Rewrite every line of the records below, changing each "common name" to "vernacular name" and leaving everything else unchanged.

--- START OF EXTRACTED ENTRIES ---

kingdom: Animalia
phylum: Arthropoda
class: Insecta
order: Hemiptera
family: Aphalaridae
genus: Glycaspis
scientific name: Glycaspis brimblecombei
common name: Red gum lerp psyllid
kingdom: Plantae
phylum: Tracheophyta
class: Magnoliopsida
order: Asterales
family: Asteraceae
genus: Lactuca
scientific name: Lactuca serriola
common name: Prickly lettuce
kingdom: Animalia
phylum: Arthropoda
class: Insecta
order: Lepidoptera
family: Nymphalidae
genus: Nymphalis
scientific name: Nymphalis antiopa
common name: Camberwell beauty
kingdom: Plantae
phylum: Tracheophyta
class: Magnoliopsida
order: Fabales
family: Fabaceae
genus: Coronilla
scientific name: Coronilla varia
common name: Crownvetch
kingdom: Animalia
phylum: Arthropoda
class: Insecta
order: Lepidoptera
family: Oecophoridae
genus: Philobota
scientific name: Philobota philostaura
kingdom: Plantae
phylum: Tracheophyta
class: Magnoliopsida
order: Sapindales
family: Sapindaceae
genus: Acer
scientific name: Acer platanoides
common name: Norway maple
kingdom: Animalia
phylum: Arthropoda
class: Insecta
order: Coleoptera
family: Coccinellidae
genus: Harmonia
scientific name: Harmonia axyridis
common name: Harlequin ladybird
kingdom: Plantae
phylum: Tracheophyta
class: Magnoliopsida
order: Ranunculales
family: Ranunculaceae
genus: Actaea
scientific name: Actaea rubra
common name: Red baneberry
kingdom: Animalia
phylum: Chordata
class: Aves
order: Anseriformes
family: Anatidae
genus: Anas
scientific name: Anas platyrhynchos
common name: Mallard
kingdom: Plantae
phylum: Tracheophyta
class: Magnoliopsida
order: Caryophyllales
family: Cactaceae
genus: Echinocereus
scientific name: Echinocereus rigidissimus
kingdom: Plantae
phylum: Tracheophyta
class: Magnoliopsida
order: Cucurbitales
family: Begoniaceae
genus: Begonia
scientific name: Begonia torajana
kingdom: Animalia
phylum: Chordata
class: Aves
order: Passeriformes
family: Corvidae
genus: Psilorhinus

--- END OF EXTRACTED ENTRIES ---

SOLUTION
kingdom: Animalia
phylum: Arthropoda
class: Insecta
order: Hemiptera
family: Aphalaridae
genus: Glycaspis
scientific name: Glycaspis brimblecombei
vernacular name: Red gum lerp psyllid
kingdom: Plantae
phylum: Tracheophyta
class: Magnoliopsida
order: Asterales
family: Asteraceae
genus: Lactuca
scientific name: Lactuca serriola
vernacular name: Prickly lettuce
kingdom: Animalia
phylum: Arthropoda
class: Insecta
order: Lepidoptera
family: Nymphalidae
genus: Nymphalis
scientific name: Nymphalis antiopa
vernacular name: Camberwell beauty
kingdom: Plantae
phylum: Tracheophyta
class: Magnoliopsida
order: Fabales
family: Fabaceae
genus: Coronilla
scientific name: Coronilla varia
vernacular name: Crownvetch
kingdom: Animalia
phylum: Arthropoda
class: Insecta
order: Lepidoptera
family: Oecophoridae
genus: Philobota
scientific name: Philobota philostaura
kingdom: Plantae
phylum: Tracheophyta
class: Magnoliopsida
order: Sapindales
family: Sapindaceae
genus: Acer
scientific name: Acer platanoides
vernacular name: Norway maple
kingdom: Animalia
phylum: Arthropoda
class: Insecta
order: Coleoptera
family: Coccinellidae
genus: Harmonia
scientific name: Harmonia axyridis
vernacular name: Harlequin ladybird
kingdom: Plantae
phylum: Tracheophyta
class: Magnoliopsida
order: Ranunculales
family: Ranunculaceae
genus: Actaea
scientific name: Actaea rubra
vernacular name: Red baneberry
kingdom: Animalia
phylum: Chordata
class: Aves
order: Anseriformes
family: Anatidae
genus: Anas
scientific name: Anas platyrhynchos
vernacular name: Mallard
kingdom: Plantae
phylum: Tracheophyta
class: Magnoliopsida
order: Caryophyllales
family: Cactaceae
genus: Echinocereus
scientific name: Echinocereus rigidissimus
kingdom: Plantae
phylum: Tracheophyta
class: Magnoliopsida
order: Cucurbitales
family: Begoniaceae
genus: Begonia
scientific name: Begonia torajana
kingdom: Animalia
phylum: Chordata
class: Aves
order: Passeriformes
family: Corvidae
genus: Psilorhinus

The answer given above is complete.